- **Text section**
On occasions, an ET (Employment Tribunal) case comes into the public domain and when you read the headline, you think this is a quite straightforward unfair dismissal case where the Claimant is successful. Well in some ways yes, the Claimant in this bizarre case is as he was successful in his claim of unfair dismissal due to a procedural fault by the Respondents, until you read on and then you start understanding the extraordinary circumstances, and finally the ET (Employment Tribunal) judgement, where in the end he isn’t awarded financially. A reminder that paper trails are a necessity to be able to defend claims successfully.
“A senior executive sacked after trying to claim £60,000 on expenses with three years’ worth of receipts in a shoebox has won his unfair dismissal case.
Underperforming Paolo Porchetti – who raked in £110,000 a year – was offered a lucrative settlement package by his bosses to leave the company after they became ‘immensely frustrated’ by his consistently poor work.

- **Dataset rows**
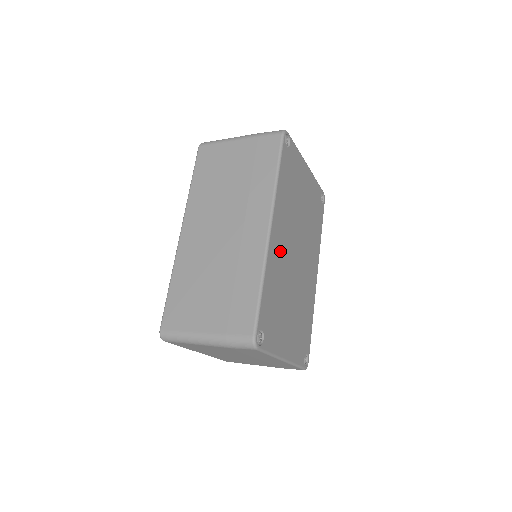
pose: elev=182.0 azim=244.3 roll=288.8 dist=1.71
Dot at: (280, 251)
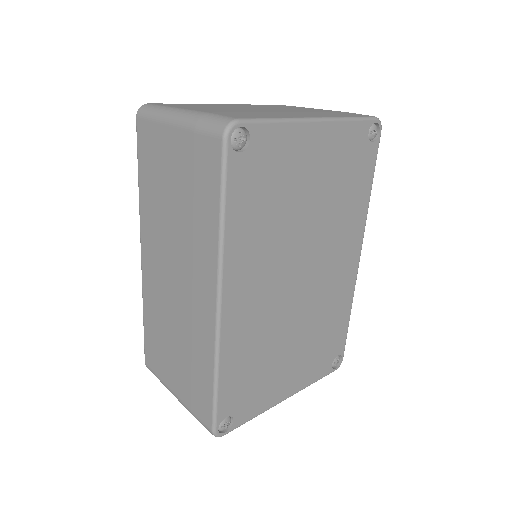
Dot at: (252, 311)
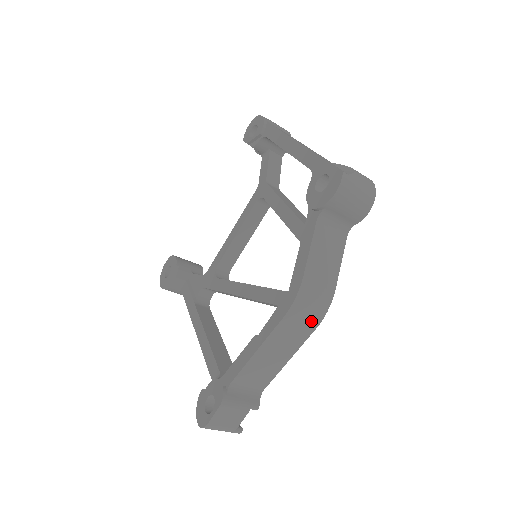
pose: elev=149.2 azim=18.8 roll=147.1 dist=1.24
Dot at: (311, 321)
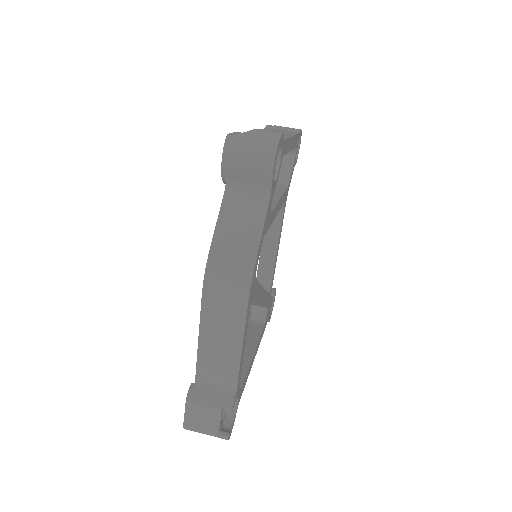
Dot at: (236, 298)
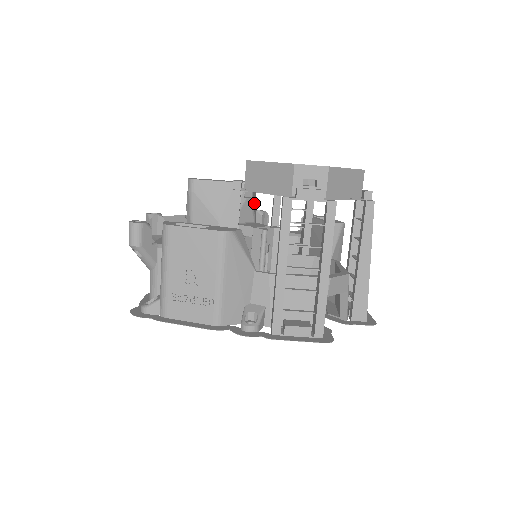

- **Exercise task A**
Retype the dataset entries starting with the line that contains "pose: elev=149.2 azim=18.8" and going on through the final line of the entries, omitting the pictures.
- **Exercise task B**
Continue the passage on the unfair dismissal case from the point where it stops.
These entries bear no relation to the passage on the unfair dismissal case.

- **Written response A**
pose: elev=149.2 azim=18.8 roll=147.1 dist=1.24
Dot at: (311, 321)
Dot at: (236, 298)

- **Written response B**
But the high-earning regional director then stunned managers by submitting a huge expense claim, returning a company car that needed thousands of pounds worth of repairs and a broken laptop.
Shocked by his behaviour, Mr Porchetti’s bosses abandoned negotiations and fired him instead.
Last week the sales director won an unfair dismissal claim after an employment tribunal ruled his sacking had procedural faults.
The hearing was told the Italian – who has an MBA – began work as a sales director at engineering giant Brush Electrical Machines in 2015.
The tribunal in Nottingham heard that the company invested ‘significant cost’ in relocating Mr Porchetti to Kuala Lumpur, Malaysia, with a generous package which included a £20,000 signing-on bonus, a company car, regular flights to Europe and accommodation allowance.
In the Malaysian capital, Mr Porchetti was sales director for the Asia Pacific region – but it was heard bosses soon grew frustrated with him.
He repeatedly scored around 30 per cent on monthly personal objective scores, was regularly late for meetings, was tardy in replying to big customers, neglected work, and ‘seemed to go missing’.
His territory was described as the worst-performing in the company and one worker even resigned due to a lack of work and ‘challenge’ under Mr Porchetti.
His line manager Marco Van Schaik urged Mr Porchetti to ‘put some more effort in’ and told the hearing the only reason he achieved one financial target ‘was by luck because a customer placed a large order in the value £700,000’.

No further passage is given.